For international law expert Alexander Schwarz, the trial thus "demonstrates Germany’s willingness to actually prosecute crimes under international law worldwide and not to stop at national borders."

In the foreground a skull, in the background soldiers digging and checking finds in northern Iraq

Grisly legacy: mass grave of Yazidis in northern Iraq

Genocide or Accident?

How can the horrific death of little Reda become genocide?? By considering it proven that the way the defendant Nora T. and her daughter was part of an IS plan to destroy the Yazidi religious community. "Genocide is the most serious crime known to international criminal law. But genocide is also the most difficult crime to prove.", says international law expert Schwarz. "Because you have to prove intent on the part of the perpetrator; you have to prove that he was really subjectively concerned with destroying, destroying the Yazidi religious community."

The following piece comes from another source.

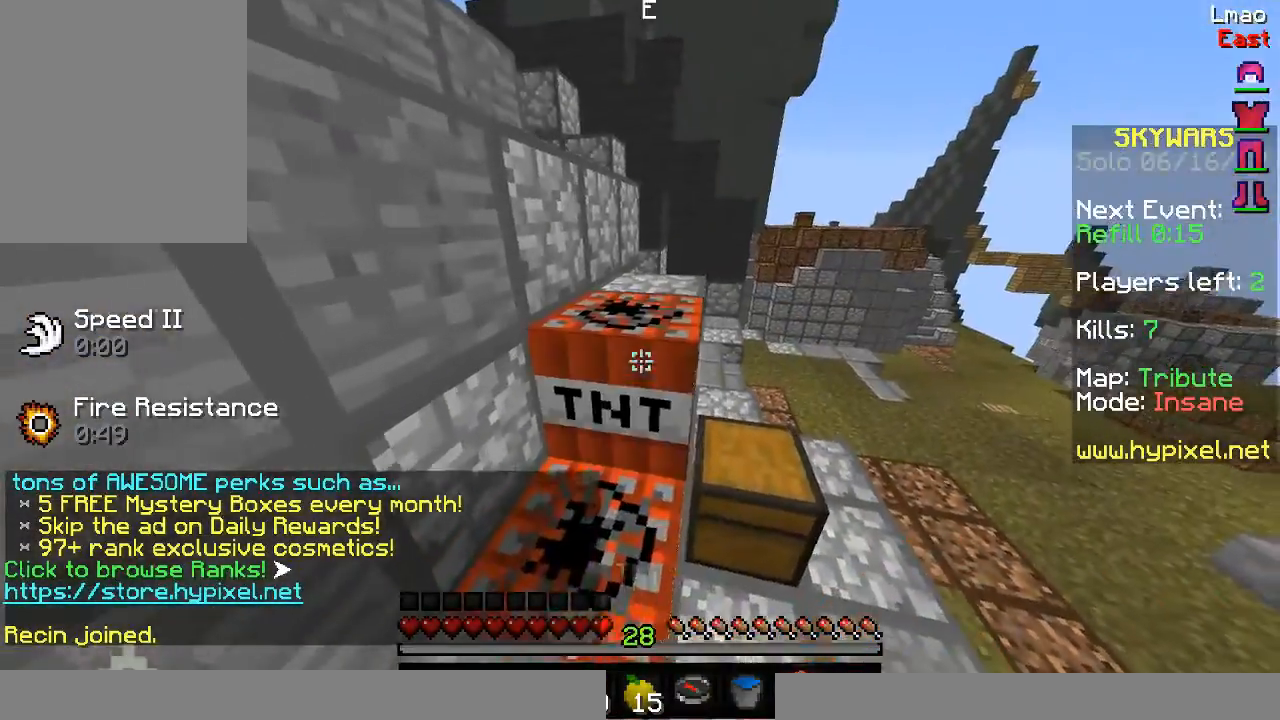
{"keys": ["w"], "mouse": [], "events": [[33, "w", "up"], [67, "s", "down"], [183, "mouse_right", "up"], [417, "s", "up"], [417, "w", "down"]]}
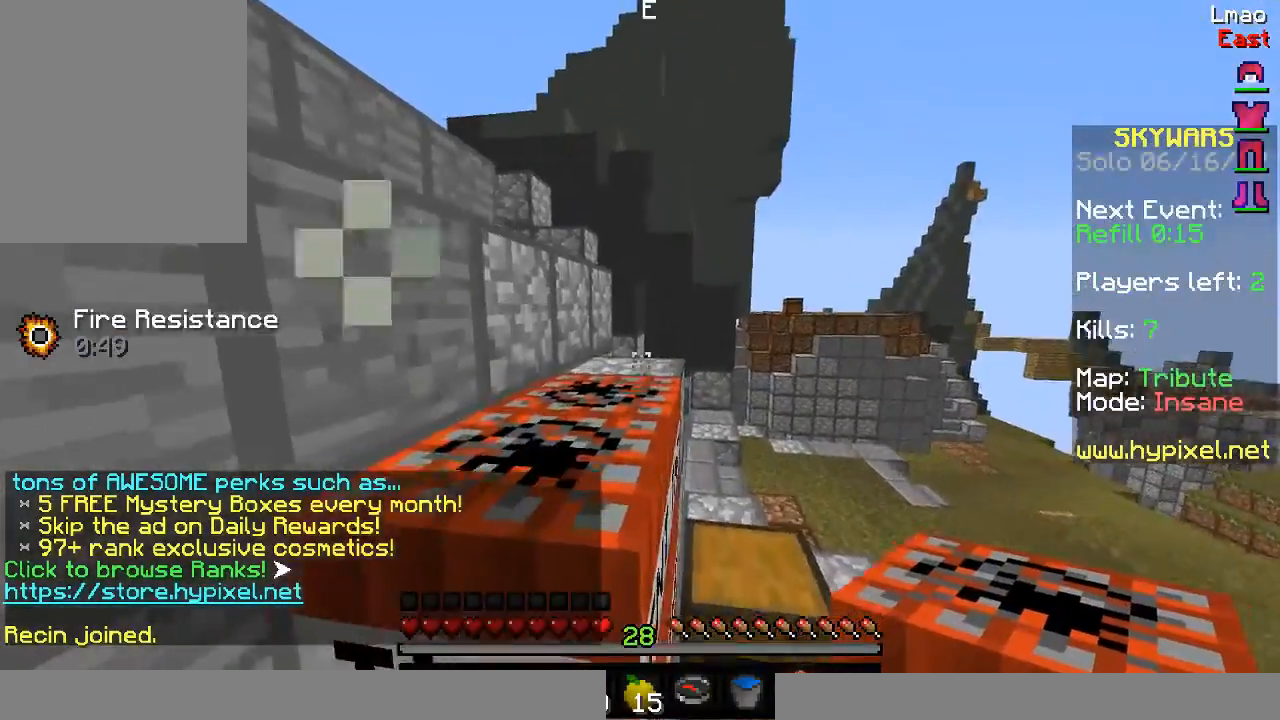
{"keys": [], "mouse": ["right"], "events": [[167, "w", "up"], [183, "mouse_right", "down"], [300, "mouse_right", "up"], [417, "mouse_right", "down"]]}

Lawyer Serkan Alkan talks to his client Taha A.-J., who hides his head behind a file folder, at the Frankfurt Higher Regional Court on April 24, 2020

Lawyer Serkan Alkan (left) represented the defendant in Frankfurt

The defense tried to distance their client as far as possible from the organized campaign of destruction of the IS against the Yazidis. The mother of the girl was only a domestic help for him. The death of the girl could go back also to a Vorerkrankung. The children in Iraq are used to high temperatures. "The death of the child was a terrible accident, which he certainly did not want", said the defense lawyer, according to the dpa news agency. But the judges did not follow this in their verdict.

Murder trial without body

The accident theory was supported by the fact that the defendant immediately took the Yazidi girl to a local hospital. The defense had even sown doubt that the child had died at all. In May, citing an employee of the Fallujah hospital as well as a distant uncle of the accused, she stated that Reda had been cared for in the hospital for a week: Then an IS man would have taken the girl away. Today, the girl lives in Idlib in northern Syria. Evidence of this, the defense conceded, is difficult to obtain.

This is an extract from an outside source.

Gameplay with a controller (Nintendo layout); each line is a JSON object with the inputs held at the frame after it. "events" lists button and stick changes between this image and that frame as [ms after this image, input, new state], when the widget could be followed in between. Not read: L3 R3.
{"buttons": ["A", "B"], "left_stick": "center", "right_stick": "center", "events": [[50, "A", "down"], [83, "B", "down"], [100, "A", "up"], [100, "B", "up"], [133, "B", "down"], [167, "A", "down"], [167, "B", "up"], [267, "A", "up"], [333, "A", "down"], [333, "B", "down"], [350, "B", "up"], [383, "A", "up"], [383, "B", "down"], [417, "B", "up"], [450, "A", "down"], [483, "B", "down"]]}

Yazidis fleeing IS fighters in August 2014. A mother carries her child on her back, others drag some bags on the way from Mount Sinjar to the Turkish border

In 2014, the IS attacked the settlement area of the Yazidis. Tens of thousands fled, thousands died or were enslaved.

This detail shows how difficult and costly it is to conduct such trials far away from the crime scenes. Although the Federal Public Prosecutor’s Office has been sifting through and collecting evidence of IS crimes under international law for years in so-called structural investigation proceedings. It can then be used in preliminary proceedings against specific defendants. But all in all, according to international law expert Alexander Schwarz, "Germany is not in a position, with its limited resources, to clarify the mass of international crimes committed by the Islamic State. An international criminal tribunal in Iraq, for example, could at least clear up a large proportion of these crimes. "At present, however, there is not much to suggest that such a tribunal will be held", says Schwarz.

International Tribunal

In this respect, trials such as the one in Frankfurt are perhaps only the second best solution. But they have an enormous significance. For Nora T. in particular, and for the Yazidis in general. On the outside wall of the Frankfurt Higher Regional Court is written in metal letters the sentence: "The dignity of man is inviolable". Especially the Yezidis, whom the IS wanted to take away their dignity in thousands of cruel ways, look at this sentence. And hope for justice.

With the verdict against the 29-year-old IS supporter, this is now at least legally established. In addition to the life sentence for the defendant, the court also ordered a pain and suffering payment to the surviving mother in the amount of 50.000 euros.